西洋薬のデメリットを漢方薬が補う、理想的なハイブリッド治療です。
- 「標本同治(ひょうほんどうち)」の視点
子宮筋腫の漢方治療では、今ある辛い症状を抑える「標治(ひょうち)」と、根本的な体質を整える「本治(ほんじ)」の組み合わせが重要です。
急性期(生理中): 激しい痛みには活血・止痛効果の高い「折衝飲」などを一時的に強化します。
慢性期(生理外): 貧血が強ければ「当帰芍薬散」、冷えが強ければ「温経湯」などでベースの気血を補い、筋腫が育ちにくい体内環境を作ります。

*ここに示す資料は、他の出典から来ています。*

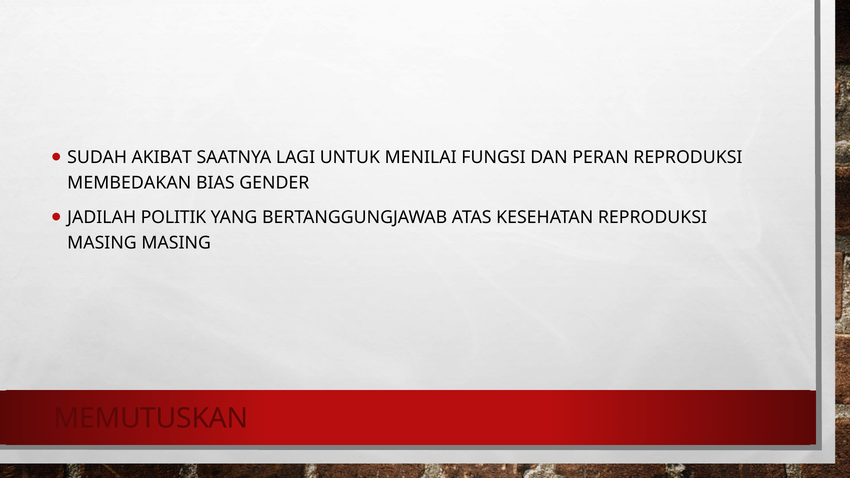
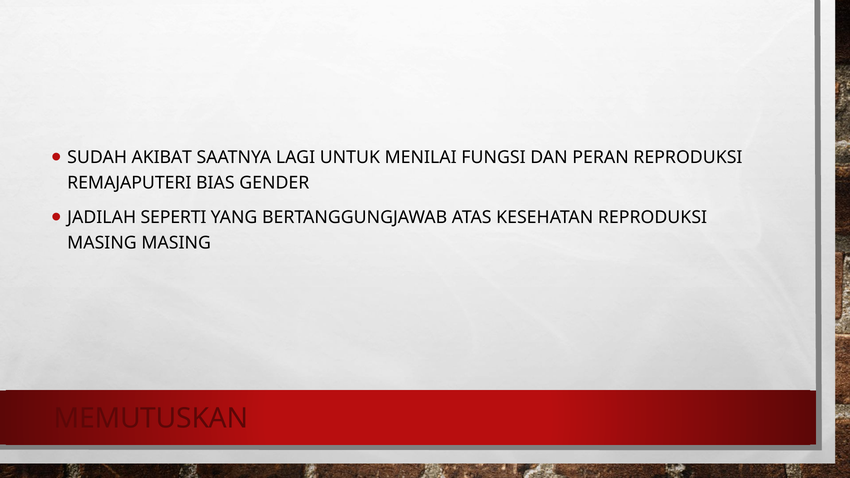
MEMBEDAKAN: MEMBEDAKAN -> REMAJAPUTERI
POLITIK: POLITIK -> SEPERTI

この細やかな「引き算と足し算」の管理こそ、薬剤師の職能が活きるポイントです。
- 医療連携(受診勧奨)の基準を持つ
漢方薬によるセルフメディケーションや経過観察には一線を画すべき基準があります。
要受診(婦人科)のサイン: 筋腫のサイズが握りこぶし大(お腹の上から触れる)を超えている場合、膀胱や直腸を圧迫して頻尿・便秘を引き起こしたり、重度の貧血(ヘモグロビン値の著しい低下)で日常生活に支障が出たりしている場合は、速やかに産婦人科での西洋医学的治療(手術や注射)を促す必要があります。